● Dataset entries:
# # # # # # #
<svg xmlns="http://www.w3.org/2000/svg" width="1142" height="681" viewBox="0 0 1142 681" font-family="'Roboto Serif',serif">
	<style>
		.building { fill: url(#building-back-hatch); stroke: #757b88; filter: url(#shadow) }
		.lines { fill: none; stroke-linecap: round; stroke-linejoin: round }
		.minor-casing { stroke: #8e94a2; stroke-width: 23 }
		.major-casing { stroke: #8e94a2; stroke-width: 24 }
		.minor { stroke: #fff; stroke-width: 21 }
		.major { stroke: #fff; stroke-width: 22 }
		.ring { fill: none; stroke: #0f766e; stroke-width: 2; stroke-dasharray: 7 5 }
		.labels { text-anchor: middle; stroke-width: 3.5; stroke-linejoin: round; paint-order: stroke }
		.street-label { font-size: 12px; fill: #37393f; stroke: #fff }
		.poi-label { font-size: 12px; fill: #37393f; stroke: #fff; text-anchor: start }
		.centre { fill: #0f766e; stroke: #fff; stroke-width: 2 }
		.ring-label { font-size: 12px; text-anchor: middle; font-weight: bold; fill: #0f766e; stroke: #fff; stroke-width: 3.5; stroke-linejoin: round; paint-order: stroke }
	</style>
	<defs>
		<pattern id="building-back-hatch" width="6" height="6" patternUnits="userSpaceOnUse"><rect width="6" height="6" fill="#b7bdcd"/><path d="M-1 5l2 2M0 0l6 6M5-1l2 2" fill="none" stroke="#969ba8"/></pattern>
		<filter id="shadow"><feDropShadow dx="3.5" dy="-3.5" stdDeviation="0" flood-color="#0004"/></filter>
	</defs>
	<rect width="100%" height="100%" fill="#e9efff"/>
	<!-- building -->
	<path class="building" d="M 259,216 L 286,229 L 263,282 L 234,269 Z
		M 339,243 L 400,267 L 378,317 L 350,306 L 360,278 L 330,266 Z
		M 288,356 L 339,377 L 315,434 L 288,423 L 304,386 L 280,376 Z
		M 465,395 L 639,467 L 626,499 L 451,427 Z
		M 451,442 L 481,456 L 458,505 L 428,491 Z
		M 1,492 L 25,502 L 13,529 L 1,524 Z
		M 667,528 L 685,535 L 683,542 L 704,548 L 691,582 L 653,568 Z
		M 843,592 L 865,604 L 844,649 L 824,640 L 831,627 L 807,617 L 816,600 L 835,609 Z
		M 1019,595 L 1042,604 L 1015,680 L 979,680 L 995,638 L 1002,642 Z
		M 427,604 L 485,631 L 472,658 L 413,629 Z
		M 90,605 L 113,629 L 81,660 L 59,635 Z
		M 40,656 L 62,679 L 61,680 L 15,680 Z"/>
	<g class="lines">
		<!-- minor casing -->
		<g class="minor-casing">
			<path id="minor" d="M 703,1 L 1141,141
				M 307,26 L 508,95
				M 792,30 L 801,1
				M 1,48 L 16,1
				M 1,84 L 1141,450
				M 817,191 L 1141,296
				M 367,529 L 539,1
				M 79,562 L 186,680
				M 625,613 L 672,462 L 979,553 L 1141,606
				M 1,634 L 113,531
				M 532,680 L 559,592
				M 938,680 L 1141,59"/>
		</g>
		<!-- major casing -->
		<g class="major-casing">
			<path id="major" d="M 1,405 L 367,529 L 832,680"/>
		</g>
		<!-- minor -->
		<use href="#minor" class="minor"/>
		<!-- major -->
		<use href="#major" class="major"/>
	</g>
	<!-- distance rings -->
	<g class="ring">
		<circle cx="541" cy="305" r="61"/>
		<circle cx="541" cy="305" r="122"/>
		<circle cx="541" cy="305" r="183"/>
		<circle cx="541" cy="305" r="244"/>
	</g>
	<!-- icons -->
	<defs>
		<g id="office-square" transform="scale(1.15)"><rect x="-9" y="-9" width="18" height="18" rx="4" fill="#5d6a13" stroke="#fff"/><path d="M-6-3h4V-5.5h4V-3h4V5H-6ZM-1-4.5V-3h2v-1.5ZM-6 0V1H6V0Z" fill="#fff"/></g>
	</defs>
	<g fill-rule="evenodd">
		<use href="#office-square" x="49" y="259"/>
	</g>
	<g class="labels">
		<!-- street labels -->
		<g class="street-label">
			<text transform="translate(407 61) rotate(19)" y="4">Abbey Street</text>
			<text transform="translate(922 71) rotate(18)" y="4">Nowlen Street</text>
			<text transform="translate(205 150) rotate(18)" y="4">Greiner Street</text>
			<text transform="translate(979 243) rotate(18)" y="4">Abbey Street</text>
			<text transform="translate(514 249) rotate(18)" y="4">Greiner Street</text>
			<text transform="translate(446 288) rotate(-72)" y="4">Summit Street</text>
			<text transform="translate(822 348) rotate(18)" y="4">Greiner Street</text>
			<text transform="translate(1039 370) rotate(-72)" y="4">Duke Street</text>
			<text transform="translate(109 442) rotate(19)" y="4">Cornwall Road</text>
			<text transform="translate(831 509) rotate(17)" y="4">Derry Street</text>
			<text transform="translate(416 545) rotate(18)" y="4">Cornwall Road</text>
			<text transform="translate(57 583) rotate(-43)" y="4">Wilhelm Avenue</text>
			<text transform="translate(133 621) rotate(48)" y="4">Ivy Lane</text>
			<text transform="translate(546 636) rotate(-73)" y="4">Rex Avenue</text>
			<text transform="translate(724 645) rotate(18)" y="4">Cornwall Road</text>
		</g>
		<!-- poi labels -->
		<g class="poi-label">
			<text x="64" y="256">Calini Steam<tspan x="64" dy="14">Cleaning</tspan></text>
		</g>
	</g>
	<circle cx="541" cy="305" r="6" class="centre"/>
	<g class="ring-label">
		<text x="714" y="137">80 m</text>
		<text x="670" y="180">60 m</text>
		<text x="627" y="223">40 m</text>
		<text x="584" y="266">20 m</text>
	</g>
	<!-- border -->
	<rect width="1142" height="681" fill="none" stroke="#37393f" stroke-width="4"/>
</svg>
# # # # # # #
● GOAL OF THE EXERCISE: What are the lines, exactly as written above, from the line with "#37393f; stroke: #fff;" to the line with "M 843,592 L", both included? Output only those.

● RESULT:
		.poi-label { font-size: 12px; fill: #37393f; stroke: #fff; text-anchor: start }
		.centre { fill: #0f766e; stroke: #fff; stroke-width: 2 }
		.ring-label { font-size: 12px; text-anchor: middle; font-weight: bold; fill: #0f766e; stroke: #fff; stroke-width: 3.5; stroke-linejoin: round; paint-order: stroke }
	</style>
	<defs>
		<pattern id="building-back-hatch" width="6" height="6" patternUnits="userSpaceOnUse"><rect width="6" height="6" fill="#b7bdcd"/><path d="M-1 5l2 2M0 0l6 6M5-1l2 2" fill="none" stroke="#969ba8"/></pattern>
		<filter id="shadow"><feDropShadow dx="3.5" dy="-3.5" stdDeviation="0" flood-color="#0004"/></filter>
	</defs>
	<rect width="100%" height="100%" fill="#e9efff"/>
	<!-- building -->
	<path class="building" d="M 259,216 L 286,229 L 263,282 L 234,269 Z
		M 339,243 L 400,267 L 378,317 L 350,306 L 360,278 L 330,266 Z
		M 288,356 L 339,377 L 315,434 L 288,423 L 304,386 L 280,376 Z
		M 465,395 L 639,467 L 626,499 L 451,427 Z
		M 451,442 L 481,456 L 458,505 L 428,491 Z
		M 1,492 L 25,502 L 13,529 L 1,524 Z
		M 667,528 L 685,535 L 683,542 L 704,548 L 691,582 L 653,568 Z
		M 843,592 L 865,604 L 844,649 L 824,640 L 831,627 L 807,617 L 816,600 L 835,609 Z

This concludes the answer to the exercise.